WHAT IS NEEDED: Without copying any picture, transcribe exactly the lines of the data below from the one containing "プロジェクト損益や業務の可視化を実現します。" through the one containing "неса закономерно рассчитывает на страховое".

+++ DATA

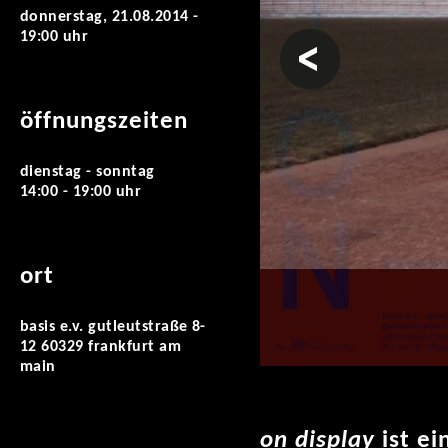
donnerstag, 21.08.2014 -
19:00 uhr
vorheriges
öffnungszeiten
dienstag - sonntag
14:00 - 19:00 uhr
ort
basis e.v. gutleutstraße 8-
12 60329 frankfurt am
main
on display
ist ei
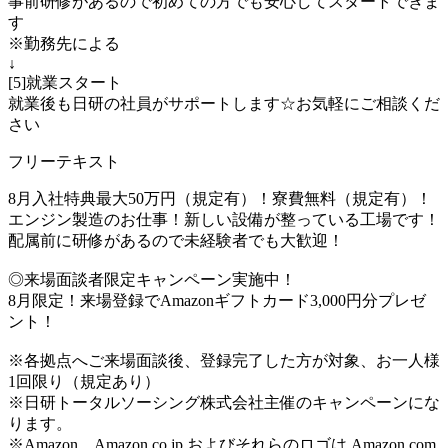
事前研修があるので初めての方でも安心してスタートできま
す
※勤務先による
↓
[5]就業スタート
就業後も日研の社員がサポートします☆お気軽にご相談くだ
さい
フリーテキスト
8月入社特典最大50万円（規定有）！寮費無料（規定有）！
エンジン製造のお仕事！新しい設備が整っている工場です！
配属前に研修があるので未経験者でも大歓迎！
◎来場面談者限定キャンペーン実施中！
8月限定！来場登録でAmazonギフトカード3,000円分プレゼ
ント！
※各拠点へご来場面談後、登録完了した方が対象、お一人様
1回限り（規定あり）
※日研トータルソーシング株式会社主催のキャンペーンにな
ります。
※Amazon、Amazon.co.jp およびそれらのロゴは Amazon.com,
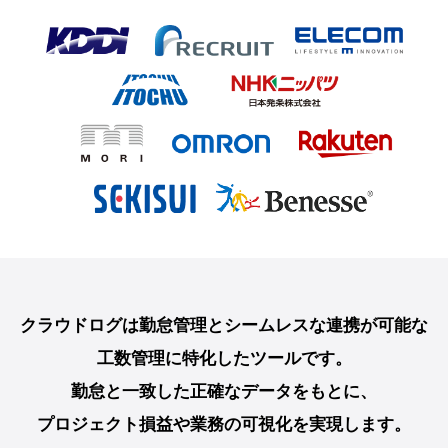
クラウドログは勤怠管理とシームレスな連携が可能な
工数管理に特化したツールです。
勤怠と一致した正確なデータをもとに、
プロジェクト損益や業務の可視化を実現します。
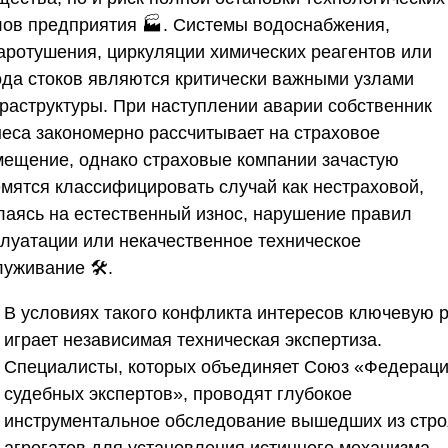
лов предприятия 🏭. Системы водоснабжения,
аротушения, циркуляции химических реагентов или
ода стоков являются критически важными узлами
раструктуры. При наступлении аварии собственник
неса закономерно рассчитывает на страховое
мещение, однако страховые компании зачастую
емятся классифицировать случай как нестраховой,
лаясь на естественный износ, нарушение правил
плуатации или некачественное техническое
уживание 🛠️.
В условиях такого конфликта интересов ключевую 
играет независимая техническая экспертиза.
Специалисты, которых объединяет
Союз «Федерац
судебных экспертов»
, проводят глубокое
инструментальное обследование вышедших из стро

++++++

ANSWER TO THIS PROBLEM:
プロジェクト損益や業務の可視化を実現します。
лов предприятия 🏭. Системы водоснабжения,
аротушения, циркуляции химических реагентов или
ода стоков являются критически важными узлами
раструктуры. При наступлении аварии собственник
неса закономерно рассчитывает на страховое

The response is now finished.